Task prompt. Report each line below that contains the string "dash".

Records supplied.

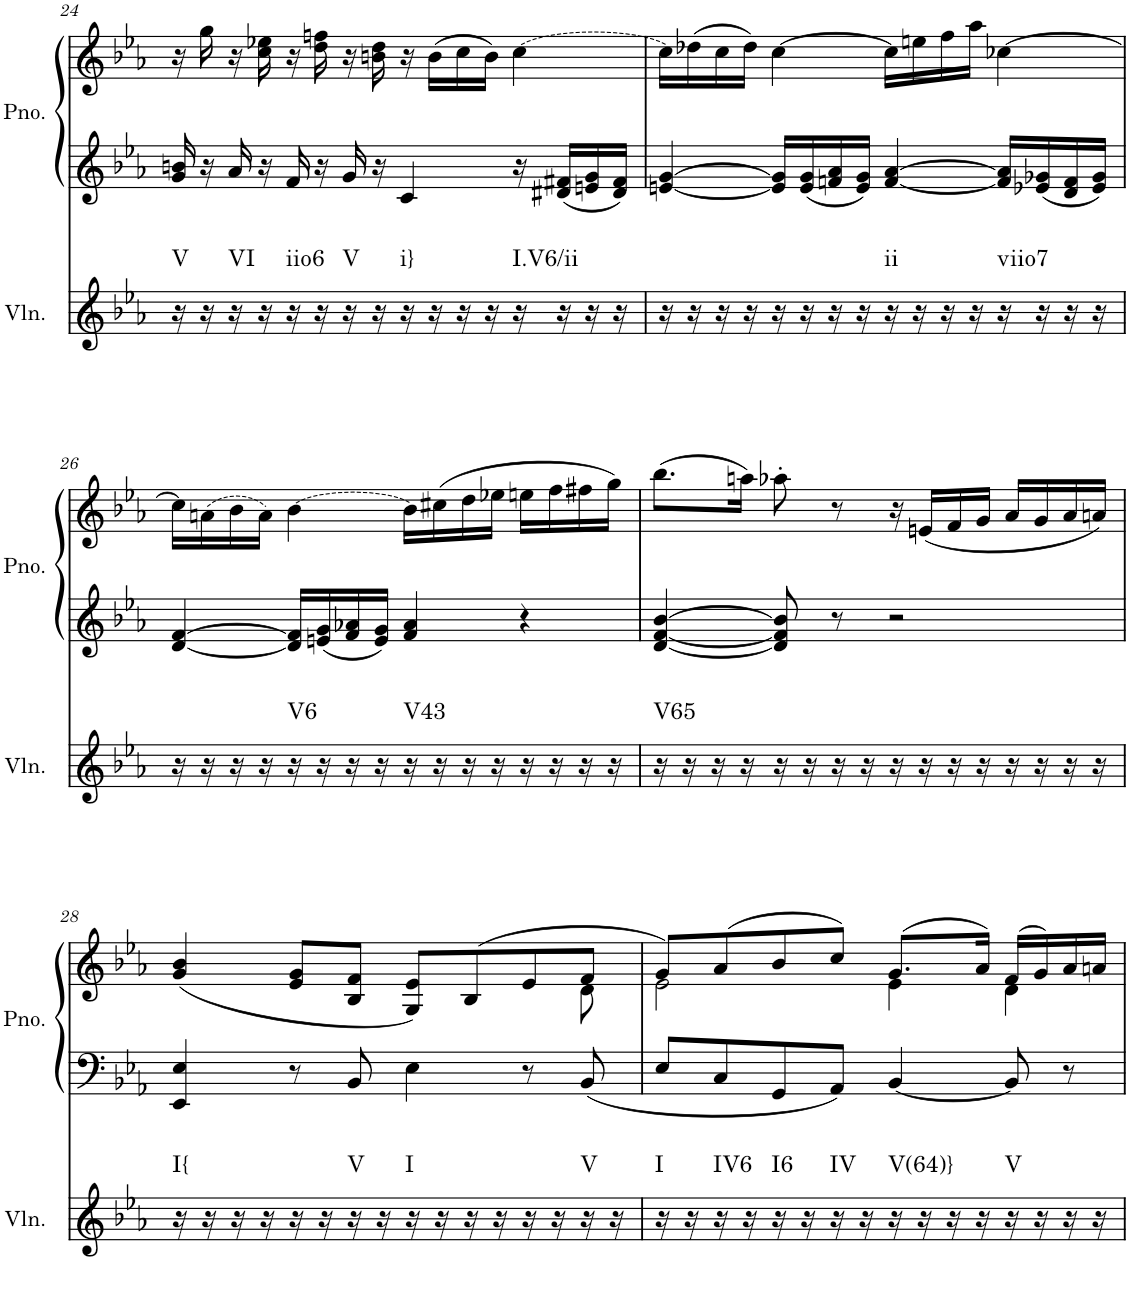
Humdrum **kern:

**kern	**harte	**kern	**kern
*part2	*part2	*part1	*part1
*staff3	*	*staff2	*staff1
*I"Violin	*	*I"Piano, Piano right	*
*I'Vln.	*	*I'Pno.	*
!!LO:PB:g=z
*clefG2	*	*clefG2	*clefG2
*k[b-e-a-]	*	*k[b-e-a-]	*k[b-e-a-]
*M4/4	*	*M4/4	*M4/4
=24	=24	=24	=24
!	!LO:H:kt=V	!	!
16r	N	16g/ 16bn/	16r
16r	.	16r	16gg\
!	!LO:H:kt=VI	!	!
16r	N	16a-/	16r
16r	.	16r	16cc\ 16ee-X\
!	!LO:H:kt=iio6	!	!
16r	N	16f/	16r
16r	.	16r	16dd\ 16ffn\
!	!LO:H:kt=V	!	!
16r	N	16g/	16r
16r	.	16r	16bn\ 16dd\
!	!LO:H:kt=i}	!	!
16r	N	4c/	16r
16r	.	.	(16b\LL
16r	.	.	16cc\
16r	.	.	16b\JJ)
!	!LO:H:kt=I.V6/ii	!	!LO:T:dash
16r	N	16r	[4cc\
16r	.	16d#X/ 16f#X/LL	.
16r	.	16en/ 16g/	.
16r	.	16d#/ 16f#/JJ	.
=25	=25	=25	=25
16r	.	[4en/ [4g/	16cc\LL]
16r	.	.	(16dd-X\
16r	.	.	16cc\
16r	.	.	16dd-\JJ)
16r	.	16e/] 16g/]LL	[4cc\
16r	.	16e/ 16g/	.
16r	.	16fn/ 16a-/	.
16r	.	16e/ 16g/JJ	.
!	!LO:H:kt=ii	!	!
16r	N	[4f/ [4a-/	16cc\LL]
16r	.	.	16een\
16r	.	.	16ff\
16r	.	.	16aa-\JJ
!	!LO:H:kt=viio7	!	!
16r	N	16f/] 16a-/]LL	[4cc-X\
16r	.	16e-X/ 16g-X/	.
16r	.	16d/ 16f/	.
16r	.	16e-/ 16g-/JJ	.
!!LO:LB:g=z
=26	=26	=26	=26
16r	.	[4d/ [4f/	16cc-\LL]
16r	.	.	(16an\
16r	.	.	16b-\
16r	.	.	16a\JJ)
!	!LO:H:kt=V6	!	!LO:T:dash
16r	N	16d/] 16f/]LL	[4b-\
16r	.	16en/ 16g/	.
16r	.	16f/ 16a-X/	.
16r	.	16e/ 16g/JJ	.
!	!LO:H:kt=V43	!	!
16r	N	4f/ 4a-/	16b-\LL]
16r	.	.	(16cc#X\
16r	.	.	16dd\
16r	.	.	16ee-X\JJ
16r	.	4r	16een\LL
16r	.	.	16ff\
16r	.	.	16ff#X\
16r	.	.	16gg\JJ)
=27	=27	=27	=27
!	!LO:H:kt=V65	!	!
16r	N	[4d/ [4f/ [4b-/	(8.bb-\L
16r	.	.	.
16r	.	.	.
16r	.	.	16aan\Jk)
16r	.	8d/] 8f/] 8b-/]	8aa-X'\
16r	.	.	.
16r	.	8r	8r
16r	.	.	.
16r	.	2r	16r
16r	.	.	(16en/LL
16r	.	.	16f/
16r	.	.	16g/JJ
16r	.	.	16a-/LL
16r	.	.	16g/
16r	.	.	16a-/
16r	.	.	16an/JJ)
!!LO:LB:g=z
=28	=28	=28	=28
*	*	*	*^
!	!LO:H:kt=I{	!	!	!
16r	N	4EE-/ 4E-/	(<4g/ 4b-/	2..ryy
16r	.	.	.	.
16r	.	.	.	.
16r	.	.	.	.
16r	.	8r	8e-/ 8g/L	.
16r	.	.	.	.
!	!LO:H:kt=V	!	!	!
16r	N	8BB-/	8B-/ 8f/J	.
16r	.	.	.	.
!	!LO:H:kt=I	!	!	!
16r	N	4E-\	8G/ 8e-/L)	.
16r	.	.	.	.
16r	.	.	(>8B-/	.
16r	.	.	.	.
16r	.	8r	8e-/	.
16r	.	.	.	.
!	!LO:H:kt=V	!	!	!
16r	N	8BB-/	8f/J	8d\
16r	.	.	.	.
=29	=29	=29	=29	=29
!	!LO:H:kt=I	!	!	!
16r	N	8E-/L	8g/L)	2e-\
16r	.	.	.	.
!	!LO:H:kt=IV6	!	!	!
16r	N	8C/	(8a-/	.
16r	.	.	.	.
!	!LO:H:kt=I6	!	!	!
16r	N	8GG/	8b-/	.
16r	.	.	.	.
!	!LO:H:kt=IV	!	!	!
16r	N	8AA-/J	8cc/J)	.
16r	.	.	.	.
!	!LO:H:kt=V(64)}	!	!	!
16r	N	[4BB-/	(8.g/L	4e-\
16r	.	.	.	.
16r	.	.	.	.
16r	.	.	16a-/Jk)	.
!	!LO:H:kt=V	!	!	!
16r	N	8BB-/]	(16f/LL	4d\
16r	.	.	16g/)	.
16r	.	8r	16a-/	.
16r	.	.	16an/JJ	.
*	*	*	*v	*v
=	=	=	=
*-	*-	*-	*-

Complete response.
!	!LO:H:kt=I.V6/ii	!	!LO:T:dash
!	!LO:H:kt=V6	!	!LO:T:dash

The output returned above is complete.